* Text block *
Oil prices drop following Saudi Arabia’s commitment; investors remain cautious due to Israel’s situation.
By Nicole Jao
October 11, 2023 – 8:32 AM PDT
NEW YORK (Reuters) – Oil prices fell over 2% on Wednesday as fears of disruption to supplies due to conflict in the Middle East receded a day after top OPEC producer Saudi Arabia pledged to help stabilize the market.
Brent futures fell $2.10, or 2.4%, to $85.55 a barrel by 10:41 a.m. EDT (1441 GMT). U.S. West Texas Intermediate (WTI) crude fell $2.55, or 3.0%, to $83.42.
Brent and WTI had surged more than $3.50 on Monday on concern the clashes between Israel and Palestinian Islamist group Hamas could escalate into a broader conflict that could disrupt global oil supply.
Prices settled slightly lower on Tuesday after Saudi Arabia said it was working with regional and international partners to prevent an escalation, and reaffirmed its efforts to stabilise oil markets.
“We’ve taken 6.4% of the refinery utilization rate off the table in the last three EIA (U.S. Energy Information Administration) reports… That’s over 1,000,000 barrels that didn’t go through the refinery,” said Bob Yawger, director of energy futures at Mizuho, a bank.
Moreover, in the higher rates environment moving forward that “could put the brakes on the upside as far as crude oil,” Yawger said.
Interest rate hikes to tame inflation can slow economic growth and reduce oil demand.

* Given records *
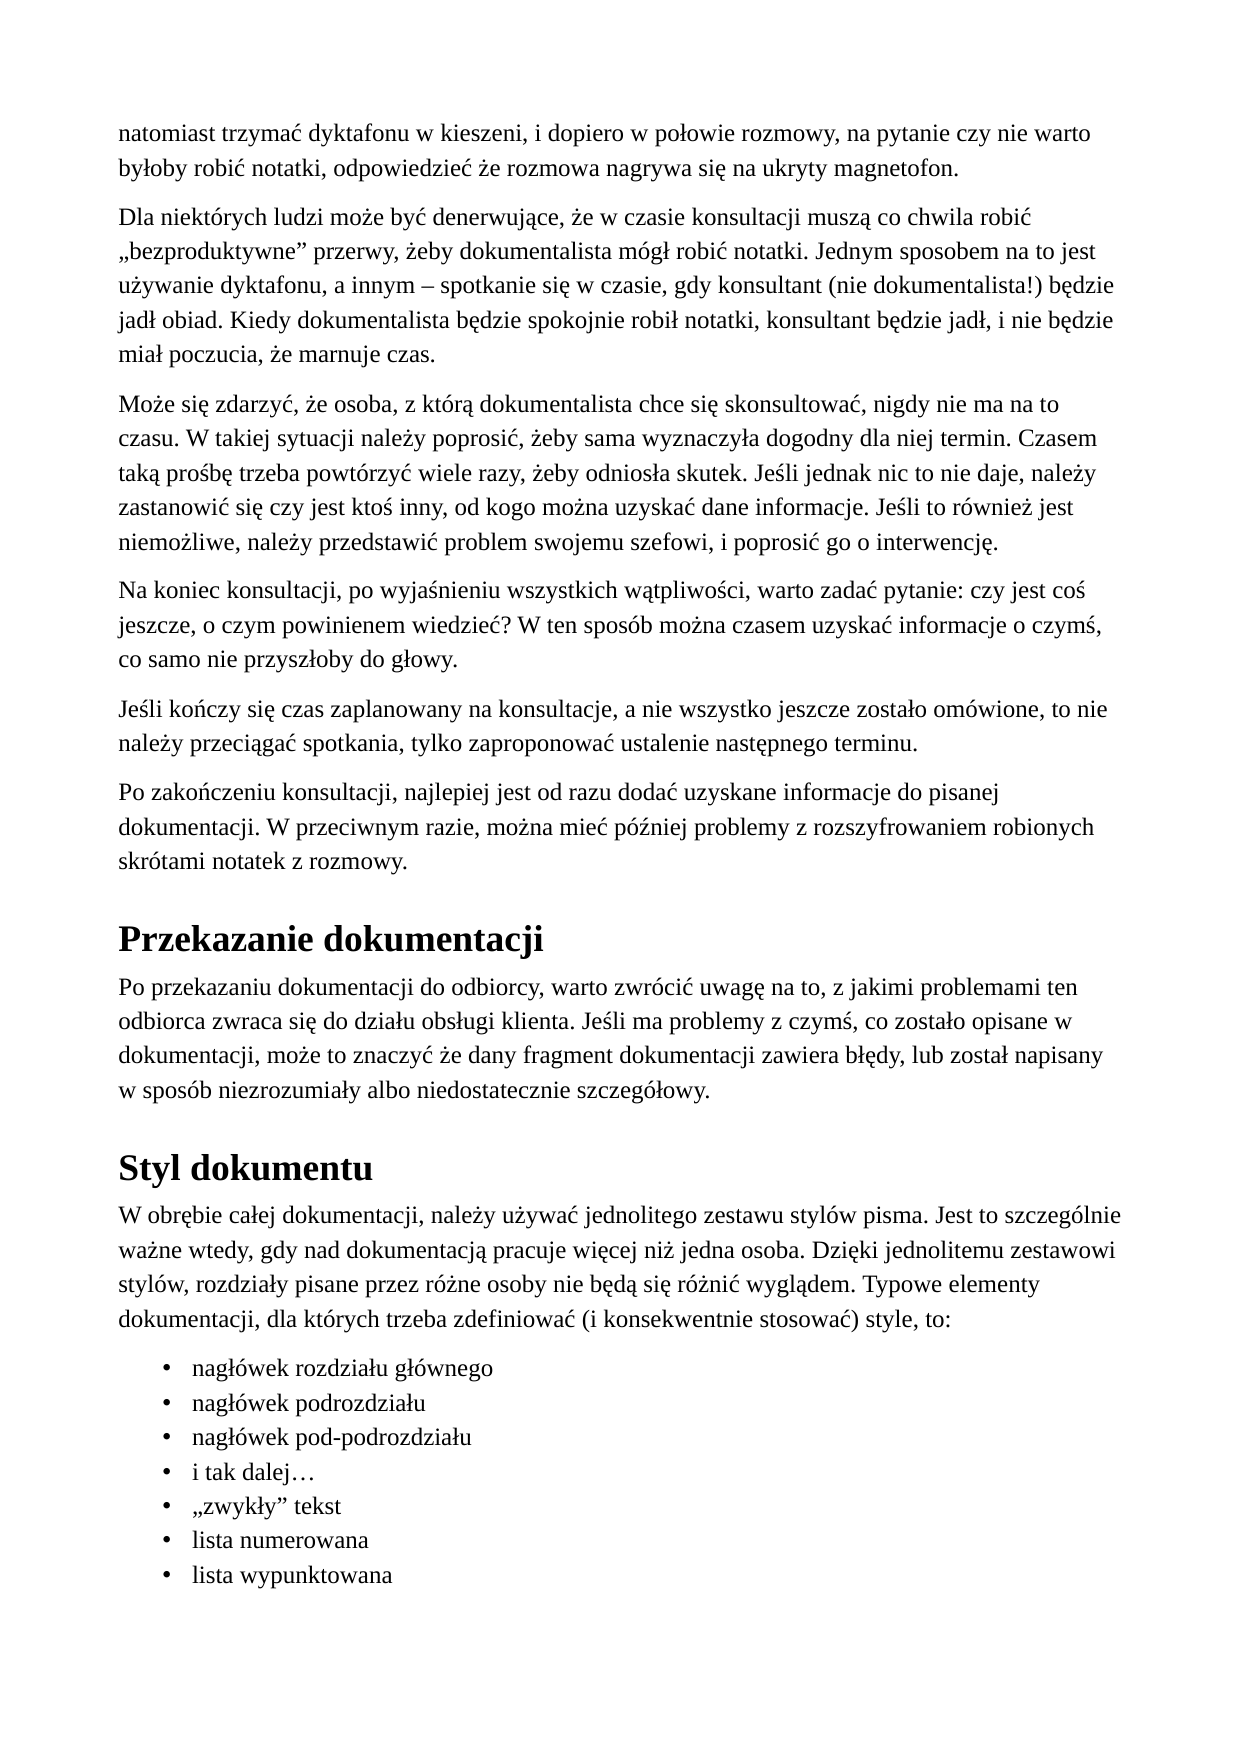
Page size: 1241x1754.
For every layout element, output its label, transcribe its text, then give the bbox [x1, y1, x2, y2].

...

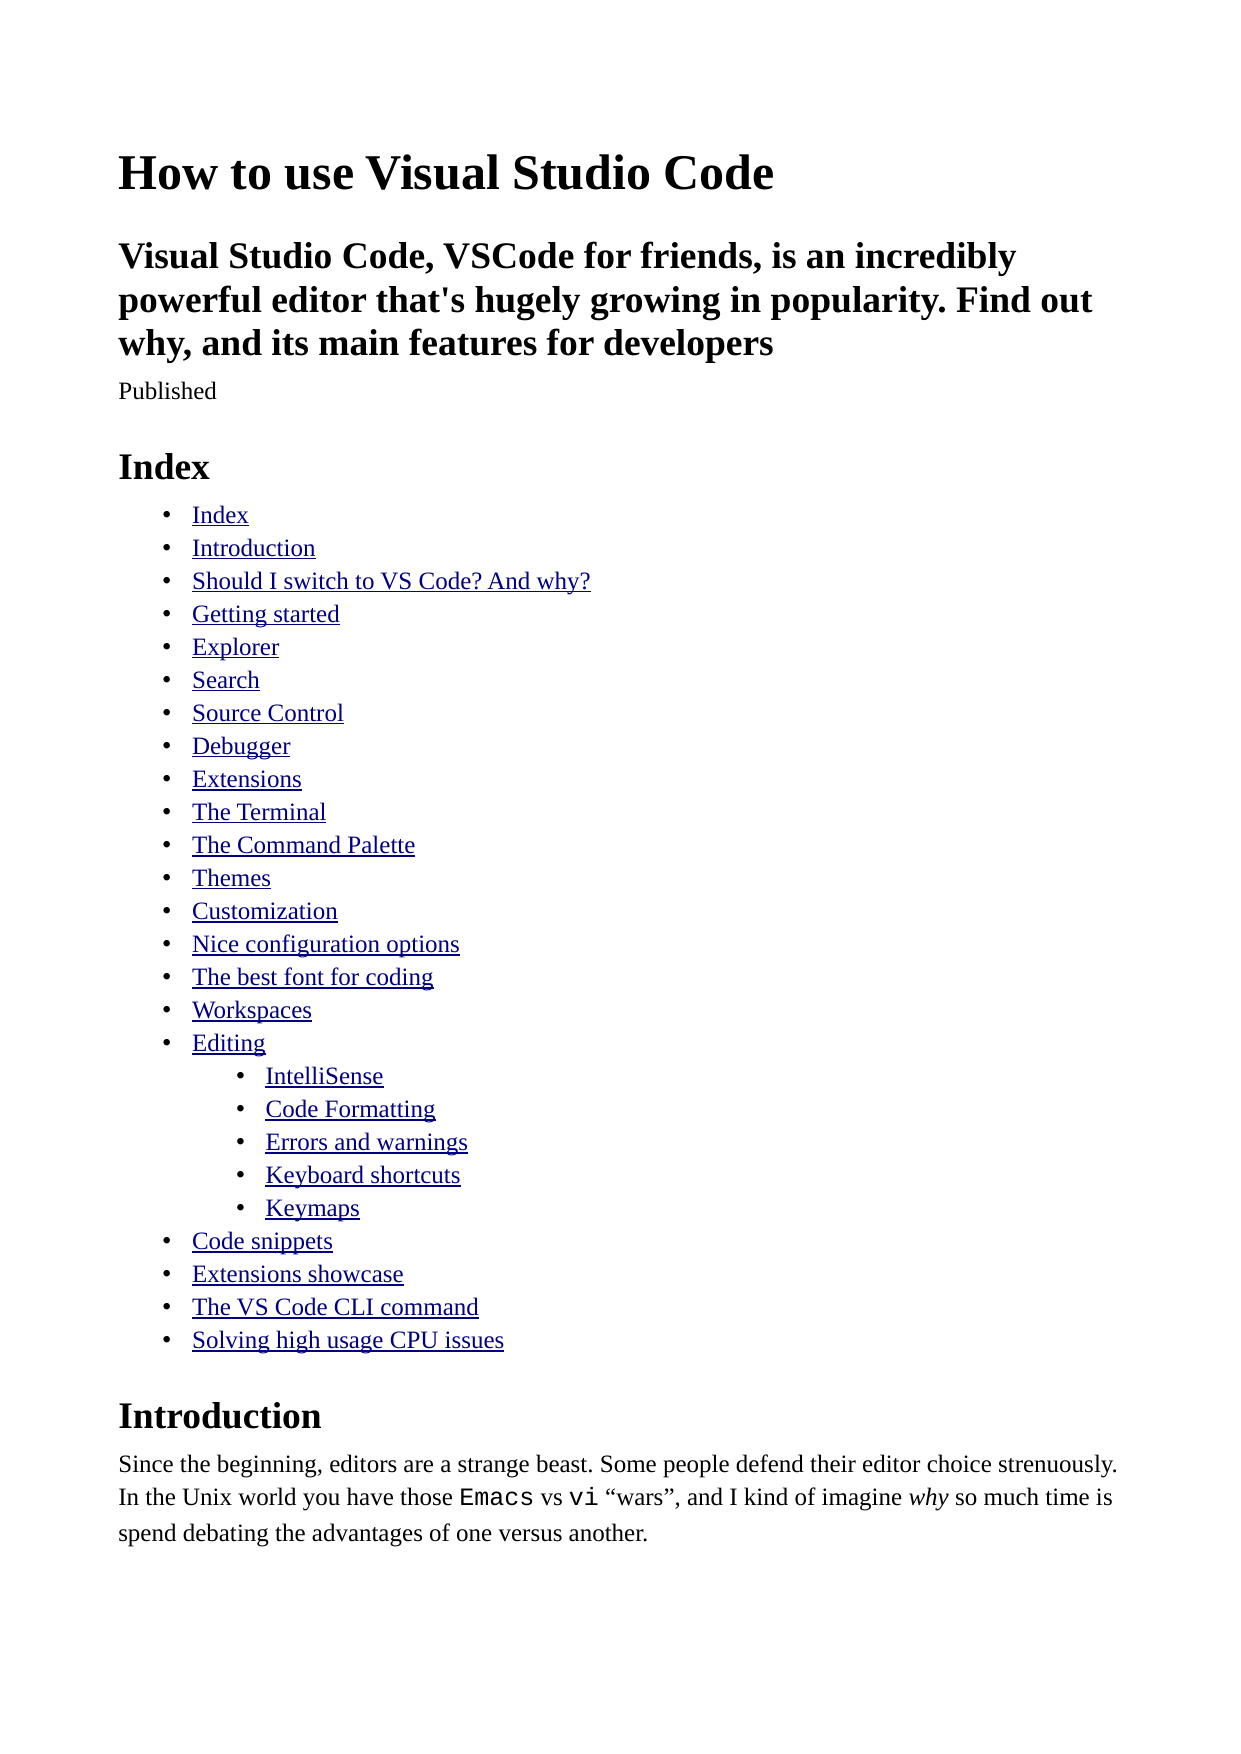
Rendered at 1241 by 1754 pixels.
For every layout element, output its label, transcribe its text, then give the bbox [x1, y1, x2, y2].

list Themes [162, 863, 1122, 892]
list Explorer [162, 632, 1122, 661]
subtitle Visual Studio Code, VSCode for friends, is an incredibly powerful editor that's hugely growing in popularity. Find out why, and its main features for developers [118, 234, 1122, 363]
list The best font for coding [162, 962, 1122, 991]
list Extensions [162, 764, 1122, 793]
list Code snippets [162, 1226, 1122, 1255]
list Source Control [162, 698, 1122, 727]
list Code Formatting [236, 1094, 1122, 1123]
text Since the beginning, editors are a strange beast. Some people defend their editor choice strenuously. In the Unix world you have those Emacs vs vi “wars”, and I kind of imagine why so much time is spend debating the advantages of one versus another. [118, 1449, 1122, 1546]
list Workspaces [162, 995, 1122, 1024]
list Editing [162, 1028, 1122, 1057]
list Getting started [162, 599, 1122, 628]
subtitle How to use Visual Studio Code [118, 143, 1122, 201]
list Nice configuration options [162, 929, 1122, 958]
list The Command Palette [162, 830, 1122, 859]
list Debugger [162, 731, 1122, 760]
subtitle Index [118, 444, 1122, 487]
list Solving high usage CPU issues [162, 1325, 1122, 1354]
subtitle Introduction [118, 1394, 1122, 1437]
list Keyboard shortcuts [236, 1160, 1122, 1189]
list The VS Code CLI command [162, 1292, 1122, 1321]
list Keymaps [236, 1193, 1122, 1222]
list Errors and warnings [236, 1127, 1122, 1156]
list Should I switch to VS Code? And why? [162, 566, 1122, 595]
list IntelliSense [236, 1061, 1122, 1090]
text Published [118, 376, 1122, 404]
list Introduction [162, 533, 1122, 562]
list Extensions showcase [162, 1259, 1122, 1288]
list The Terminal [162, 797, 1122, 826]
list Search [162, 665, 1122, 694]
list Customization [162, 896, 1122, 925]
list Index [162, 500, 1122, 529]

* What this exercise asks *
1. In the oil price article, to what price per barrel did Brent futures fall by 10:41 a.m. EDT?
2. Copy the oil price article word for word from "Oil prices drop" to "stabilize the market.".

* Written answers *
1. $85.55 a barrel

2.
Oil prices drop following Saudi Arabia’s commitment; investors remain cautious due to Israel’s situation.
By Nicole Jao
October 11, 2023 – 8:32 AM PDT
NEW YORK (Reuters) – Oil prices fell over 2% on Wednesday as fears of disruption to supplies due to conflict in the Middle East receded a day after top OPEC producer Saudi Arabia pledged to help stabilize the market.